• WHAT THE TASK REQUIRES: Scan the data below and copy each line where "products" occurs.

BEGIN ENTRIES PROVIDED

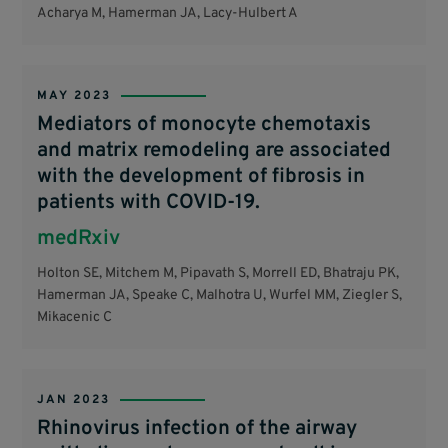
Acharya M, Hamerman JA, Lacy-Hulbert A
MAY 2023
Mediators of monocyte chemotaxis
and matrix remodeling are associated
with the development of fibrosis in
patients with COVID-19.
medRxiv
Holton SE, Mitchem M, Pipavath S, Morrell ED, Bhatraju PK,
Hamerman JA, Speake C, Malhotra U, Wurfel MM, Ziegler S,
Mikacenic C
JAN 2023
Rhinovirus infection of the airway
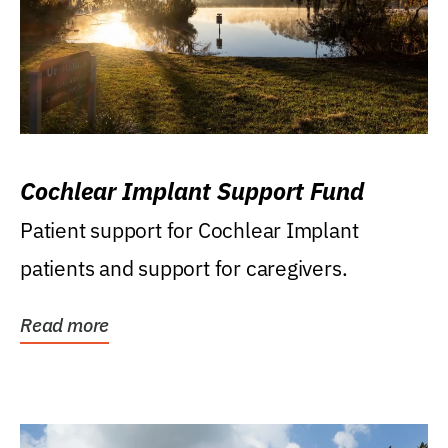
Cochlear Implant Support Fund
Patient support for Cochlear Implant
patients and support for caregivers.
Read more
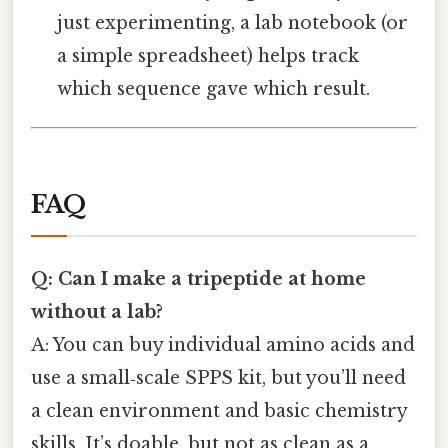
just experimenting, a lab notebook (or
a simple spreadsheet) helps track
which sequence gave which result.
FAQ
Q: Can I make a tripeptide at home
without a lab?
A: You can buy individual amino acids and
use a small‑scale SPPS kit, but you’ll need
a clean environment and basic chemistry
skills. It’s doable, but not as clean as a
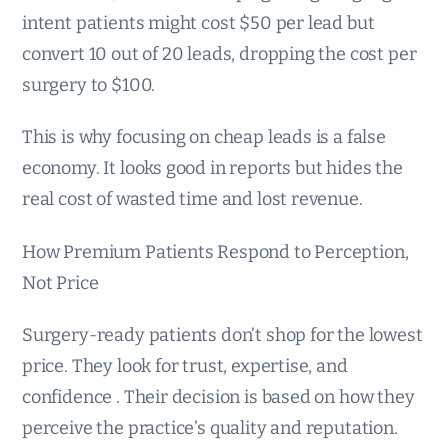
intent patients might cost $50 per lead but
convert 10 out of 20 leads, dropping the cost per
surgery to $100.
This is why focusing on cheap leads is a false
economy. It looks good in reports but hides the
real cost of wasted time and lost revenue.
How Premium Patients Respond to Perception,
Not Price
Surgery-ready patients don’t shop for the lowest
price. They look for trust, expertise, and
confidence . Their decision is based on how they
perceive the practice’s quality and reputation.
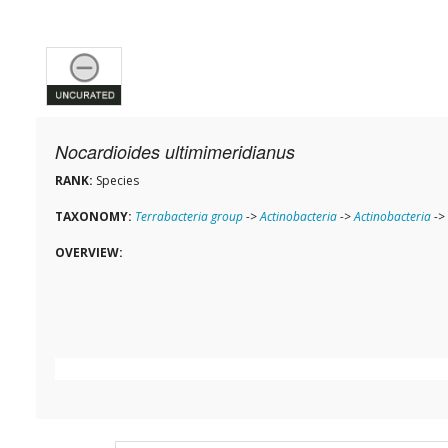
Nocardioides ultimimeridianus
RANK:
Species
TAXONOMY:
Terrabacteria group
->
Actinobacteria
->
Actinobacteria
->
OVERVIEW:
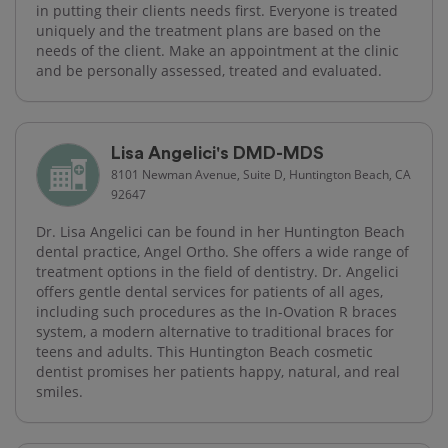
in putting their clients needs first. Everyone is treated
uniquely and the treatment plans are based on the
needs of the client. Make an appointment at the clinic
and be personally assessed, treated and evaluated.
Lisa Angelici's DMD-MDS
8101 Newman Avenue, Suite D, Huntington Beach, CA
92647
Dr. Lisa Angelici can be found in her Huntington Beach
dental practice, Angel Ortho. She offers a wide range of
treatment options in the field of dentistry. Dr. Angelici
offers gentle dental services for patients of all ages,
including such procedures as the In-Ovation R braces
system, a modern alternative to traditional braces for
teens and adults. This Huntington Beach cosmetic
dentist promises her patients happy, natural, and real
smiles.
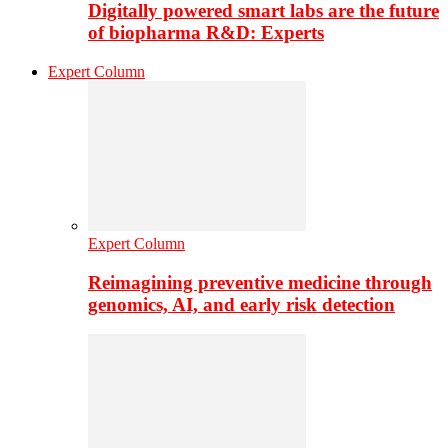
Digitally powered smart labs are the future
of biopharma R&D: Experts
Expert Column
Expert Column
Reimagining preventive medicine through
genomics, AI, and early risk detection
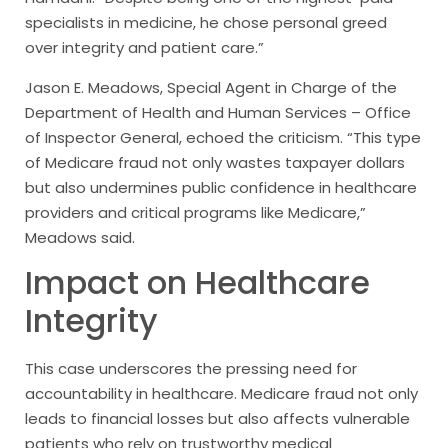
specialists in medicine, he chose personal greed
over integrity and patient care.”
Jason E. Meadows, Special Agent in Charge of the
Department of Health and Human Services – Office
of Inspector General, echoed the criticism. “This type
of Medicare fraud not only wastes taxpayer dollars
but also undermines public confidence in healthcare
providers and critical programs like Medicare,”
Meadows said.
Impact on Healthcare
Integrity
This case underscores the pressing need for
accountability in healthcare. Medicare fraud not only
leads to financial losses but also affects vulnerable
patients who rely on trustworthy medical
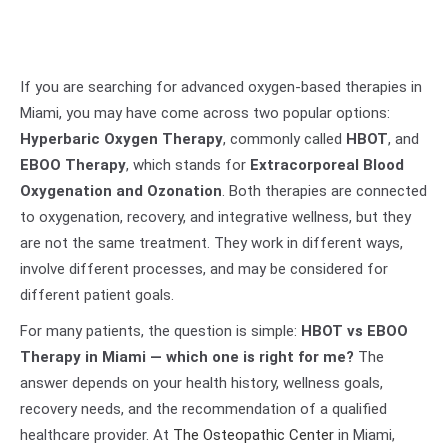
If you are searching for advanced oxygen-based therapies in
Miami, you may have come across two popular options:
Hyperbaric Oxygen Therapy
, commonly called
HBOT
, and
EBOO Therapy
, which stands for
Extracorporeal Blood
Oxygenation and Ozonation
. Both therapies are connected
to oxygenation, recovery, and integrative wellness, but they
are not the same treatment. They work in different ways,
involve different processes, and may be considered for
different patient goals.
For many patients, the question is simple:
HBOT vs EBOO
Therapy in Miami — which one is right for me?
The
answer depends on your health history, wellness goals,
recovery needs, and the recommendation of a qualified
healthcare provider. At
The Osteopathic Center
in Miami,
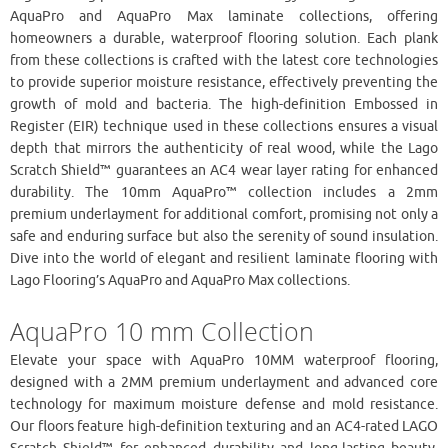
AquaPro and AquaPro Max laminate collections, offering
homeowners a durable, waterproof flooring solution. Each plank
from these collections is crafted with the latest core technologies
to provide superior moisture resistance, effectively preventing the
growth of mold and bacteria. The high-definition Embossed in
Register (EIR) technique used in these collections ensures a visual
depth that mirrors the authenticity of real wood, while the Lago
Scratch Shield™ guarantees an AC4 wear layer rating for enhanced
durability. The 10mm AquaPro™ collection includes a 2mm
premium underlayment for additional comfort, promising not only a
safe and enduring surface but also the serenity of sound insulation.
Dive into the world of elegant and resilient laminate flooring with
Lago Flooring’s AquaPro and AquaPro Max collections.
AquaPro 10 mm Collection
Elevate your space with AquaPro 10MM waterproof flooring,
designed with a 2MM premium underlayment and advanced core
technology for maximum moisture defense and mold resistance.
Our floors feature high-definition texturing and an AC4-rated LAGO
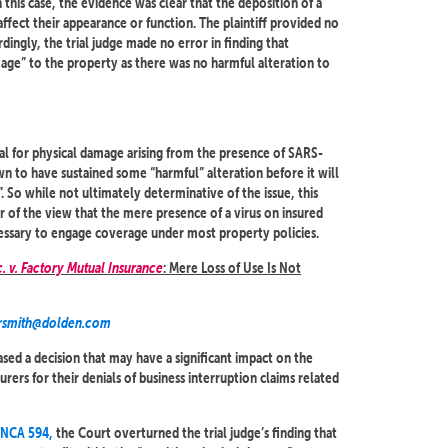
 this case, the evidence was clear that the deposition of a
affect their appearance or function. The plaintiff provided no
dingly, the trial judge made no error in finding that
mage” to the property as there was no harmful alteration to
ial for physical damage arising from the presence of SARS-
n to have sustained some “harmful” alteration before it will
. So while not ultimately determinative of the issue, this
or of the view that the mere presence of a virus on insured
essary to engage coverage under most property policies.
. v. Factory Mutual Insurance
: Mere Loss of Use Is Not
rsmith@dolden.com
ed a decision that may have a significant impact on the
urers for their denials of business interruption claims related
ONCA 594,
the Court overturned the trial judge’s finding that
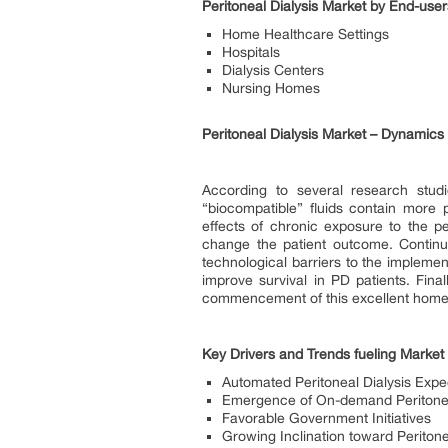
Peritoneal Dialysis Market by End-use
Home Healthcare Settings
Hospitals
Dialysis Centers
Nursing Homes
Peritoneal Dialysis Market – Dynamics
According to several research stud
“biocompatible” fluids contain more
effects of chronic exposure to the p
change the patient outcome. Continuo
technological barriers to the implement
improve survival in PD patients. Fina
commencement of this excellent home d
Key Drivers and Trends fueling Market
Automated Peritoneal Dialysis Expe
Emergence of On-demand Peritonea
Favorable Government Initiatives
Growing Inclination toward Peritone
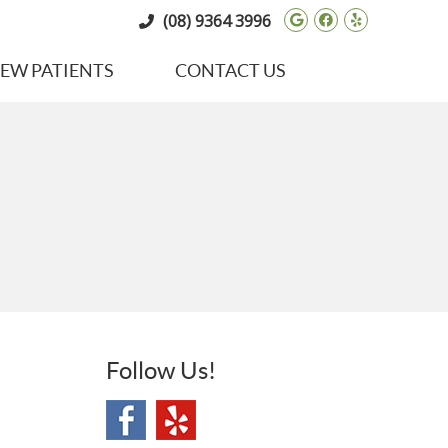
Google Social 
Facebook So
Yelp Soci
(08) 9364 3996
EW PATIENTS
CONTACT US
Follow Us!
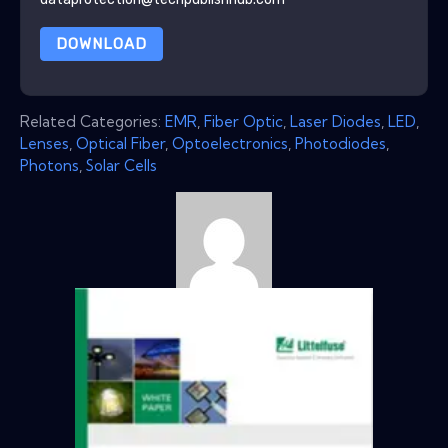
DOWNLOAD
Related Categories:
EMR
,
Fiber Optic
,
Laser Diodes
,
LED
,
Lenses
,
Optical Fiber
,
Optoelectronics
,
Photodiodes
,
Photons
,
Solar Cells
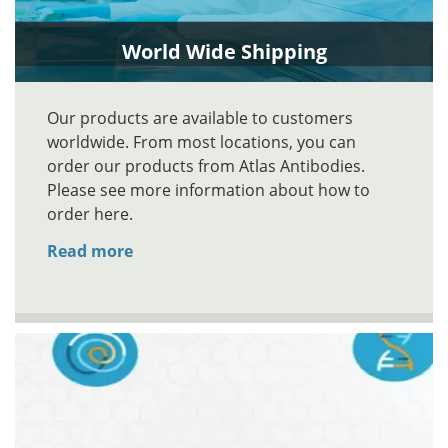
World Wide Shipping
Our products are available to customers
worldwide. From most locations, you can
order our products from Atlas Antibodies.
Please see more information about how to
order here.
Read more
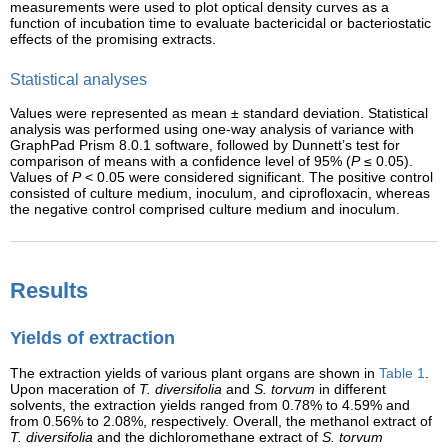
measurements were used to plot optical density curves as a
function of incubation time to evaluate bactericidal or bacteriostatic
effects of the promising extracts.
Statistical analyses
Values were represented as mean ± standard deviation. Statistical
analysis was performed using one-way analysis of variance with
GraphPad Prism 8.0.1 software, followed by Dunnett’s test for
comparison of means with a confidence level of 95% (
P
≤ 0.05).
Values of
P
< 0.05 were considered significant. The positive control
consisted of culture medium, inoculum, and ciprofloxacin, whereas
the negative control comprised culture medium and inoculum.
Results
Yields of extraction
The extraction yields of various plant organs are shown in
Table 1
.
Upon maceration of
T. diversifolia
and
S. torvum
in different
solvents, the extraction yields ranged from 0.78% to 4.59% and
from 0.56% to 2.08%, respectively. Overall, the methanol extract of
T. diversifolia
and the dichloromethane extract of
S. torvum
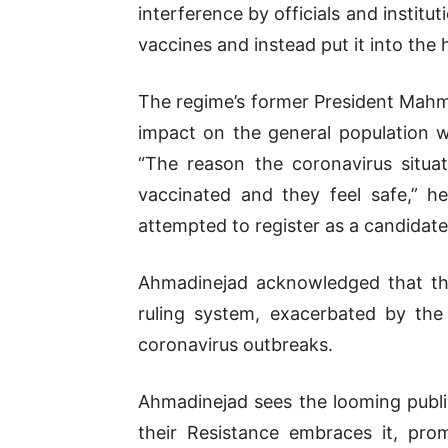
interference by officials and institu
vaccines and instead put it into the
The regime’s former President Mah
impact on the general population w
“The reason the coronavirus situa
vaccinated and they feel safe,” h
attempted to register as a candidate 
Ahmadinejad acknowledged that the
ruling system, exacerbated by the 
coronavirus outbreaks.
Ahmadinejad sees the looming publi
their Resistance embraces it, pro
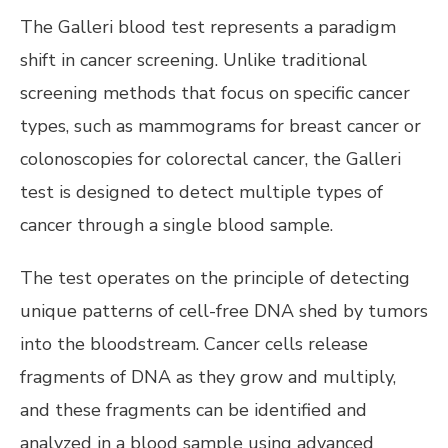
The Galleri blood test represents a paradigm
shift in cancer screening. Unlike traditional
screening methods that focus on specific cancer
types, such as mammograms for breast cancer or
colonoscopies for colorectal cancer, the Galleri
test is designed to detect multiple types of
cancer through a single blood sample.
The test operates on the principle of detecting
unique patterns of cell-free DNA shed by tumors
into the bloodstream. Cancer cells release
fragments of DNA as they grow and multiply,
and these fragments can be identified and
analyzed in a blood sample using advanced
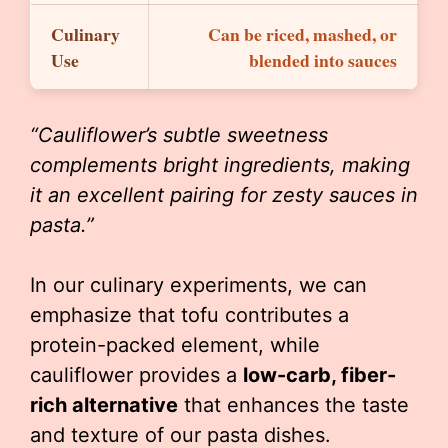
Culinary
Can be riced, mashed, or
Use
blended into sauces
“Cauliflower’s subtle sweetness
complements bright ingredients, making
it an excellent pairing for zesty sauces in
pasta.”
In our culinary experiments, we can
emphasize that tofu contributes a
protein-packed element, while
cauliflower provides a
low-carb, fiber-
rich alternative
that enhances the taste
and texture of our pasta dishes.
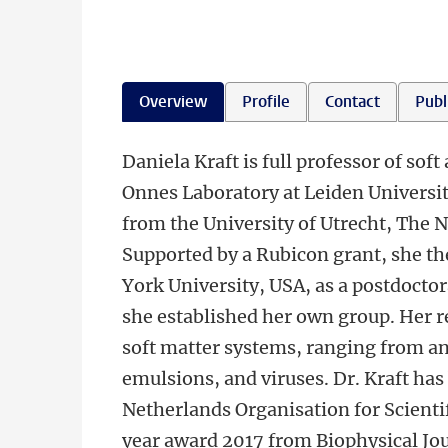
Overview
Profile
Contact
Publ
Daniela Kraft is full professor of so
Onnes Laboratory at Leiden Universi
from the University of Utrecht, The 
Supported by a Rubicon grant, she th
York University, USA, as a postdocto
she established her own group. Her r
soft matter systems, ranging from ani
emulsions, and viruses. Dr. Kraft ha
Netherlands Organisation for Scientif
year award 2017 from Biophysical Jo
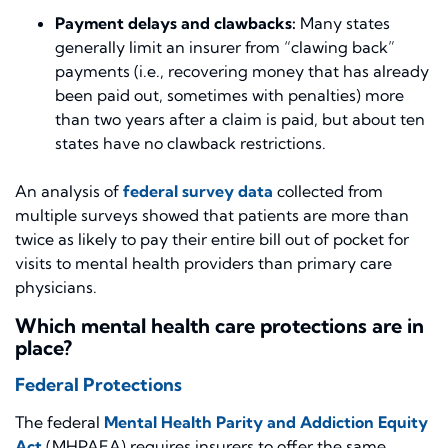
Payment delays and clawbacks:
Many states
generally limit an insurer from “clawing back”
payments (i.e., recovering money that has already
been paid out, sometimes with penalties) more
than two years after a claim is paid, but about ten
states have no clawback restrictions.
An analysis of
federal survey data
collected from
multiple surveys showed that patients are more than
twice as likely to pay their entire bill out of pocket for
visits to mental health providers than primary care
physicians.
Which mental health care protections are in
place?
Federal Protections
The federal
Mental Health Parity and Addiction Equity
Act
(MHPAEA) requires insurers to offer the same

END ENTRIES PROVIDED

• OUTPUT OF THE TASK:
Our products are available to customers
order our products from Atlas Antibodies.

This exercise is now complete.